Na obra O Capital, o trabalho jamais é apresentado de forma desistoricizada. Ele aparece como trabalho em geral numa forma social genérica e como trabalho útil, trabalho abstrato e trabalho produtivo na forma social capitalista. Evidencia-se aqui a relação de contradição entre o trabalho concreto, como criador do valor de uso para satisfação das necessidades humanas, e o trabalho produtivo de capital, cuja análise conduziu à conclusão segundo a qual, na forma social do capital, a dimensão de positividade do trabalho constitui-se pela dimensão de sua negatividade,seu estatuto de ser criador da vida humana constrói-se por meio de sua condição de ser produtor da morte humana.
Constata-se que, a voracidade pelo lucro por parte dos detentores dos meios de produção e do capital financeiro, a preservação do capital como entidade abstrata e suscetível de ser conquistado com esforço, renúncia e competência, o fetiche da mercadoria que seduz e encanta a todos, mesmo os sem poder aquisitivo para adquiri-las, submetem os homens a toda sorte de carências, alienação, frustrações e exploração.
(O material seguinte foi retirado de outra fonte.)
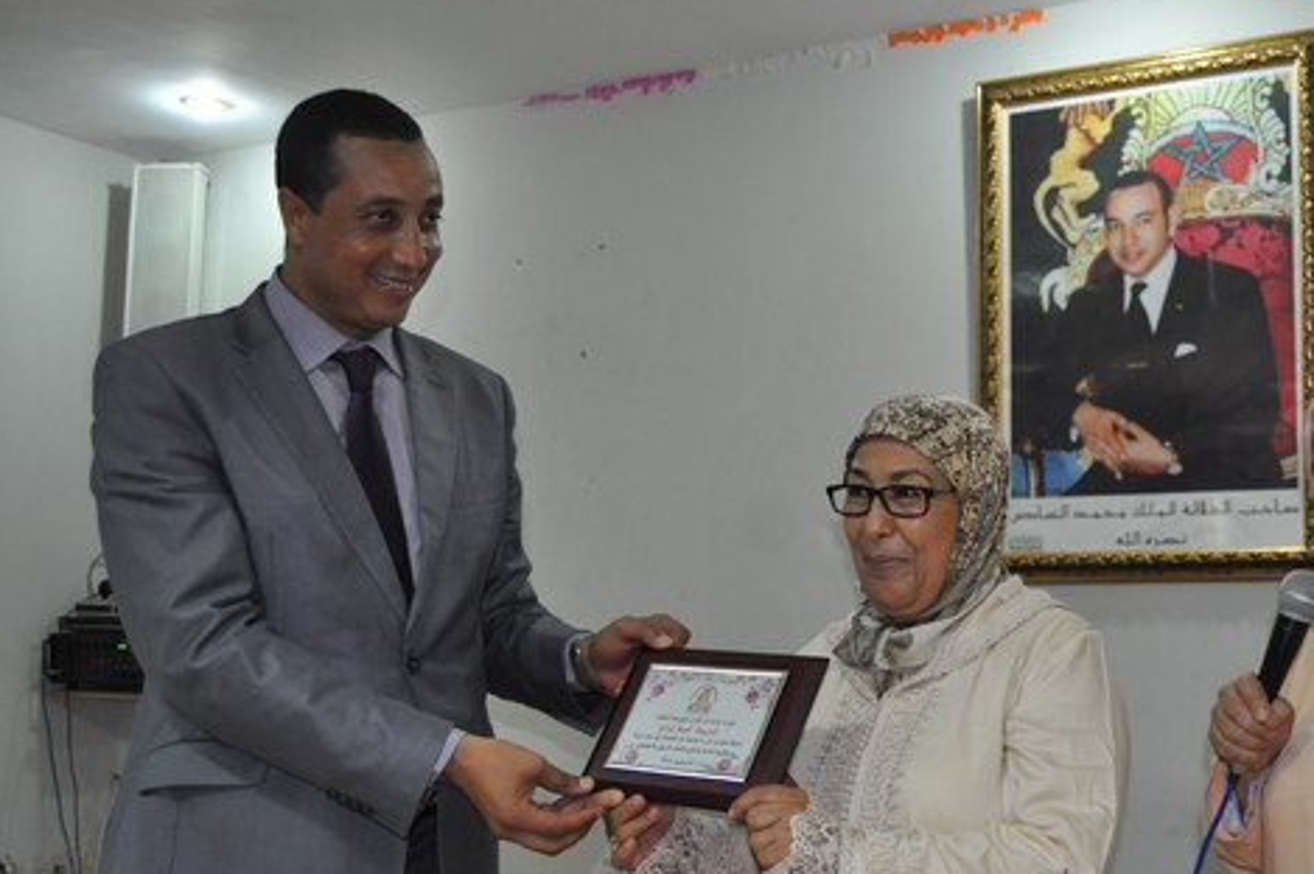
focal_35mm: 45
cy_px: 511
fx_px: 1641
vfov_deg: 29.8
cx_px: 894
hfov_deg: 42.9
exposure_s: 1/100
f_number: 3.5
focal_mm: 22
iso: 800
Molda-se um cidadão submisso à ordem vigente, destinado a contribuir com seu trabalho alienado à manutenção dos privilegiados do sistema.
O processo de formação do trabalhador está, em última instância, ajustado às diretrizes do capitalismo vigente. O trabalhador deve, inclusive, ser formado para se adaptar com flexibilidade às novas formas de ocupação, exploração.
A formação humana, no contexto da sociedade atual, pode contribuir para a sua transformação. Precede, contudo, a superação do trabalho alienado por parte do próprio educador.
O uso da liberdade ensejará novas concepções de trabalho. Novas relações sociais e de produção emergirão, ao mesmo tempo em que se requer o suprimento das necessidades vitais do homem.
Referências bibliográficas
GOMES, C.M. Processo de trabalho e processo de conhecimento. In: GOMES, C.M. et al. Trabalho e conhecimento: dilemas na educação do trabalhador. São Paulo: Cortez/Autores Associados, 1987.
HABERMAS, J. Técnica e ciência como “ideologia”. In: HABERMAS, J. Técnica e ciência como “ideologia”. Lisboa: Edições 70, 1994.
MARX, K. O capital. V. I, tomo 1. São Paulo: Abril Cultural, 1983.
MARX, K. O capital. V. I, tomo 2. São Paulo: Abril Cultural, 1984.
MARX, K. Capítulo VI inédito de O capital. São Paulo: Moraes, s/d.
MARX, Karl e ENGELS, Friedrich. A ideologia alemã. São Paulo: Martins Fontes,1989.
MARX, Karl. Manuscritos económico-filosóficos. Lisboa: Ed. 70, 1993.
SAVIANI, D. O trabalho como princípio educativo frente as novas tecnologias. In: FERRETTI, C.J. et al. (Org.). Novas tecnologias, trabalho e educação: um debate multidisciplinar. Petrópolis: Vozes, 1986.
WEBER, M. A ética protestante e o espírito do capitalismo. 4. ed. São Paulo: Pioneira, 1985.